As you have stated, middle channel suppression is not a very robust method. It can help in getting a very rough "Karaoke" version but you can't infer anything reliable from the resulting audio.

A simple approach would consist in extracting a bunch of audio features on each signal frame, and use machine learning techniques (for example support vector machines) to discriminate the "voice present"/"no voice" classes. This works relatively well (reported recognition rates in the literature are in the 70-80% range), but the downside is that you have to manually annotate material to get training data. You might try to use karaoke files (with precise timing of the lyrics) and align them with the audio to get a kind of automatic transcription, but remember that your system will only be as good as your training data. Your training database will have to cover all the possible genres of music on which your classification system will be unleashed. See Rocamora's Master's thesis or Ramona et al's paper. There are dozens of other papers presenting variations of this scheme - with different feature sets, post-processing/temporal-smoothing operations, etc. Follow the references in the papers.

If you can't afford to spend countless hours in Transcriber or Wavesurfer annotating data, there are still unsupervised methods that would reasonably work. I recommend you to look into lead melody separation methods such as:

• "REpeating Pattern Extraction Technique (REPET): A Simple Method for Music/Voice Separation" (Rafii / Pardo). This is a very simple method which works very well on "commercial" pop music (with a very stereotypical structure and modern computer-based production).
• "Source/Filter Model for Main Melody Extraction From Polyphonic Audio Signals" (Durrieu et al). Complex algorithm, but the code is available.
• If you want something really simple, just extract and track the most salient pitch and assume it is the lead melody. This works to some extent in recordings in which the singer voice is well isolated from the mix (other instruments EQ'ed so that they do not overlap much with it).

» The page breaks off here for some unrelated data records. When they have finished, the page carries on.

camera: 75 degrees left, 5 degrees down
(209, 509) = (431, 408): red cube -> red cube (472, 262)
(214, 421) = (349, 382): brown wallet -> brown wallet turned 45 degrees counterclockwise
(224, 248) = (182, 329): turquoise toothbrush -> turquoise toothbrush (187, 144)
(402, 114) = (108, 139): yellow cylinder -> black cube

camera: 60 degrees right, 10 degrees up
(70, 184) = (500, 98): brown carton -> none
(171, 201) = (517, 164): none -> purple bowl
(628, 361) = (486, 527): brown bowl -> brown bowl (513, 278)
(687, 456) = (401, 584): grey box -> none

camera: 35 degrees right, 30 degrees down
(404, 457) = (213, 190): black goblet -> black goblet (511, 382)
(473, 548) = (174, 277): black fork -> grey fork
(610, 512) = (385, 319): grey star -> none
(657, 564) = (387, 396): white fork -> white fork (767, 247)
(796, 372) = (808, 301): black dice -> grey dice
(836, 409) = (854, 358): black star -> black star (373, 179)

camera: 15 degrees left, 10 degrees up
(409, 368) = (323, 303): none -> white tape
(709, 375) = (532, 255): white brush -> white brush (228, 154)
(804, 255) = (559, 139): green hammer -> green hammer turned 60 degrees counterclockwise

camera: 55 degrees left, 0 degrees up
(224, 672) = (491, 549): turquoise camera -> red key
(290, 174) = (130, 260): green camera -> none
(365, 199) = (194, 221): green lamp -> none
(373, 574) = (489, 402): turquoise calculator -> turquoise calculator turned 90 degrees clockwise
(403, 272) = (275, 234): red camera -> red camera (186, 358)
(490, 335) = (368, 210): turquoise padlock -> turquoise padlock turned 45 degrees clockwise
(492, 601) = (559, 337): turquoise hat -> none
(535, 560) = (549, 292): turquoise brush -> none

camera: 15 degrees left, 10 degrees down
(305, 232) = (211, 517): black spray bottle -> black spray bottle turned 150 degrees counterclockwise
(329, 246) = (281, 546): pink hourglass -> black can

You don't need to bother here with resynthesis - just use the energy of the extracted spectrum / f0 track.

A last angle of attack is to use a multi-f0 estimator or a sinusoids tracker, and check if one of the tracks has frequency fluctuations typical of vibrato or glissando. In commercial pop music, most instruments have a very stable pitch contour (keyboards, fretted bass and guitars), and the voice is the only instrument with a very wobbly pitch contour - unless it has been doctored by autotune.